## YOUR TASKS
**a)** Answer these from the Cruze build thread, one per line:
(i) What model year and trim is the poster's Cruze?
(ii) What tint level does the poster plan for the windows?
(iii) What role does the poster plan for the stock wheels and tires?
**b)** Retype everything in the Cruze build thread from "## blk88verde (Apr" down to "the badges in?", character for character.

## TEXT EXCERPT
:::::

# Casual Build Thread



## cdb09007 (Aug 7, 2013)

Picked up my '13 Cruze LT almost 2 weeks ago and have had no time to do anything to it yet, but i've ordered a few things and have alot of things in mind i want to get done in the near future as well as further down the road, so i figured i'd conform and start a build thread to see what y'all think. I can only work on it like once a week, so as i said this will be a casual build.

*Weekend Projects*:
K&N Intake -* Installed
*VG Sharkfin - Ordered
Debadge - 'Cruze', 'LT' and both 'RS''s - *Done
*PlastiDip/Gloss - Starting with front and back bow-ties, then all the Chrome, and Rims. (Thoughts?)
Remove Front License Bracket - Need to drill out rivets, paint match, and paint plugs.
Re-Gap Spark Plugs

*Future Work*:
Trifecta Tune
Tints - 20% all around
Red Fog Lights
Korean Sunglass Case
Passenger Sun Visor License Plate Pocket (After illegal tints)

*Hopes n Dreams*:
Wheels/Tires - "Summer Set", and utilizing stock wheels/tires as "Winter Set"
Sound System - Amp, Sub, Box.
Roof Rack? - I Like the look, but havn't seen many Cruze's with one




Here she is as she sits;


----------



## trevor_geiger (Nov 29, 2012)

This will be interesting, can't wait for the progress!


----------



## blk88verde (Apr 30, 2011)

Congrats on your new LT and welcome! Looks like you are off to a great start on modifying your Cruze!


----------



## Dragonsys (May 27, 2013)

Sounds like a good start. WHat color do you plan to do the badges in?

:::::

## DATASET EXTRACT
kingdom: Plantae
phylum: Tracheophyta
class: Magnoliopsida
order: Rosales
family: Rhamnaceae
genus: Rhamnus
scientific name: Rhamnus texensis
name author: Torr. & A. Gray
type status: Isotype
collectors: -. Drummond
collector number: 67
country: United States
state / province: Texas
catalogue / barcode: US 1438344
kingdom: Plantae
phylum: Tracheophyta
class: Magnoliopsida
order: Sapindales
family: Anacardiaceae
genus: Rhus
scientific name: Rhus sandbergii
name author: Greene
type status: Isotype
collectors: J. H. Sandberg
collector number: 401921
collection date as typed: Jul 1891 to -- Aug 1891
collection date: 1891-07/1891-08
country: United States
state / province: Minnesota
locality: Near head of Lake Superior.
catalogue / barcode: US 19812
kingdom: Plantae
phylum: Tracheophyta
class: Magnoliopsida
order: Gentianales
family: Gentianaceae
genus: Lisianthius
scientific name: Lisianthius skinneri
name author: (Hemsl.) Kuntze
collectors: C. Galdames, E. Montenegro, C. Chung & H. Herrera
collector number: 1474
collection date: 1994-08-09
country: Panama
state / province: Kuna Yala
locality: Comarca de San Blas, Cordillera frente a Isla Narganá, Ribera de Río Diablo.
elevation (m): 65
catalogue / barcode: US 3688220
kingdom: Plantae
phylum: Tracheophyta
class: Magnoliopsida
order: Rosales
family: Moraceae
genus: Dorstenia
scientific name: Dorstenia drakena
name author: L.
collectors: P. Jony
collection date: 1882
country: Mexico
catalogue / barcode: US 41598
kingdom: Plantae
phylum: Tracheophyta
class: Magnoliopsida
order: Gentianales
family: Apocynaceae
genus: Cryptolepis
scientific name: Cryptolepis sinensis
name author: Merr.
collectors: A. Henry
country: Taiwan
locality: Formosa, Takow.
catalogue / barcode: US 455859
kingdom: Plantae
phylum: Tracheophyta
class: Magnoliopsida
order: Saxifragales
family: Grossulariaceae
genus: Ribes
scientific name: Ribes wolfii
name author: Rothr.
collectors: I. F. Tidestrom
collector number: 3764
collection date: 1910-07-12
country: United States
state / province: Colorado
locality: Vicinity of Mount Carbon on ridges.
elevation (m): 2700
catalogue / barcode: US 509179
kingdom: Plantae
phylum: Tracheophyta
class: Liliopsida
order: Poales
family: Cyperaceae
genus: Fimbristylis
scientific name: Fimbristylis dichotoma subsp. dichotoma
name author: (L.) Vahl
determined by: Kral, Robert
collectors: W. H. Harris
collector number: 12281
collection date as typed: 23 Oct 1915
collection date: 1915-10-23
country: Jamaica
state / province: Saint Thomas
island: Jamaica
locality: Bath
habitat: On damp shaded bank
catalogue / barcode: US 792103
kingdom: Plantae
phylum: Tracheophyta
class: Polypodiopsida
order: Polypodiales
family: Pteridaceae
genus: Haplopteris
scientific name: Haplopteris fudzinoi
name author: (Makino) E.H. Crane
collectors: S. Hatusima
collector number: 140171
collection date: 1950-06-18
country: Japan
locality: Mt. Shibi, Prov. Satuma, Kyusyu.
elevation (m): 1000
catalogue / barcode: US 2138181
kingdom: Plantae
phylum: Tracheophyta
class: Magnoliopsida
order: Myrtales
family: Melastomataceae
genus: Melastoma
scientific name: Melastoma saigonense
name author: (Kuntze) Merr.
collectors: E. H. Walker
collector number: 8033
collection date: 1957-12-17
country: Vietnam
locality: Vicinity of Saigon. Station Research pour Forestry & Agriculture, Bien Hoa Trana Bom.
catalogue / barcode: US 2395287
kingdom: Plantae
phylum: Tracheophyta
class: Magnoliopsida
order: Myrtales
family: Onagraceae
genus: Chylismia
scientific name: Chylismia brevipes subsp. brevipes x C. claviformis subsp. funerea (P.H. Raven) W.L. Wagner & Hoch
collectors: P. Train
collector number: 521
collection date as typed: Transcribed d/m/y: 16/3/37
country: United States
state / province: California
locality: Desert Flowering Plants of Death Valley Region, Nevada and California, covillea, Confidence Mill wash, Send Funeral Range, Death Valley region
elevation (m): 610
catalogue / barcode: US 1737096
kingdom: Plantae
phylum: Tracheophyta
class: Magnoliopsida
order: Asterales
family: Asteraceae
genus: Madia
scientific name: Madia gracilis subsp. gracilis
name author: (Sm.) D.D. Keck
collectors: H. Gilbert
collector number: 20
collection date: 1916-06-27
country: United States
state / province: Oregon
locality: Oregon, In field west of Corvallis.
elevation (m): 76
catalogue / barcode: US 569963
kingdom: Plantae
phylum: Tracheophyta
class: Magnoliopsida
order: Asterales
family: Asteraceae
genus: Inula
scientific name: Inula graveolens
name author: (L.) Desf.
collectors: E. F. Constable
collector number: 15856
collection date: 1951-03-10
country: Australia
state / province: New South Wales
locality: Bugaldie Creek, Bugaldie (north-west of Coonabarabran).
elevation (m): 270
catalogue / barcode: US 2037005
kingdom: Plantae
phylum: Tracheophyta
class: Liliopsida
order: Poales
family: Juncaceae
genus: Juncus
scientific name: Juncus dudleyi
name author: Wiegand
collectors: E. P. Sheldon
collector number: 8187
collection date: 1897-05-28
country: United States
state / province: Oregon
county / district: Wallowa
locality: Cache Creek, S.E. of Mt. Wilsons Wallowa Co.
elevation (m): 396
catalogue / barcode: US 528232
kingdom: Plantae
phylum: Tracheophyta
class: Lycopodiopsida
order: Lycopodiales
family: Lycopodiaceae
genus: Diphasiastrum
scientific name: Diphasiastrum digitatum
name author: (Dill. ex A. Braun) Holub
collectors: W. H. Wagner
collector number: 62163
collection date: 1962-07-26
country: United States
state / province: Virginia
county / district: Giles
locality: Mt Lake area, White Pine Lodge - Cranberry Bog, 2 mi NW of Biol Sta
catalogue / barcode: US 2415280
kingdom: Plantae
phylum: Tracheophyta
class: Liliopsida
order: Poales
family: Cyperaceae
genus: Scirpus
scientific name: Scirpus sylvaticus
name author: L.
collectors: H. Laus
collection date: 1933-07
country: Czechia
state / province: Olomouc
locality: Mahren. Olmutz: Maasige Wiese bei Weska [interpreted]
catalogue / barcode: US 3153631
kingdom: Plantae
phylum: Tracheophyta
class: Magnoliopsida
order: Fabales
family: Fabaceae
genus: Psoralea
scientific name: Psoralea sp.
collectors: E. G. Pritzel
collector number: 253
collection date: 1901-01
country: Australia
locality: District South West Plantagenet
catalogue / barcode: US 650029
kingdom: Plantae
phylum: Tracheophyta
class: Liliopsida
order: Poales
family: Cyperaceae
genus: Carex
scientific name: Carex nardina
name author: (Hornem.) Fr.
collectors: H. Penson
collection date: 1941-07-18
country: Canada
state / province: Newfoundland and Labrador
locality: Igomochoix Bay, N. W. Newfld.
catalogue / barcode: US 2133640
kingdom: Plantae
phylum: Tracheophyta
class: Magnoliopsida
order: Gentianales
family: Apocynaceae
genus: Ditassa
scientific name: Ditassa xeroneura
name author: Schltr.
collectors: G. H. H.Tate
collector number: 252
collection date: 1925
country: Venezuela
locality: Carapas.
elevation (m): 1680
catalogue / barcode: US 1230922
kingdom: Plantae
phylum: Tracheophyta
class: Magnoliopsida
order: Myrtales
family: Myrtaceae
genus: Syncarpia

:::::

## RESPONSE LIST
**a)**
(i) A 2013 ('13) Cruze LT.
(ii) 20% all around.
(iii) They will be used as the "Winter Set."

**b)**
## blk88verde (Apr 30, 2011)

Congrats on your new LT and welcome! Looks like you are off to a great start on modifying your Cruze!


----------



## Dragonsys (May 27, 2013)

Sounds like a good start. WHat color do you plan to do the badges in?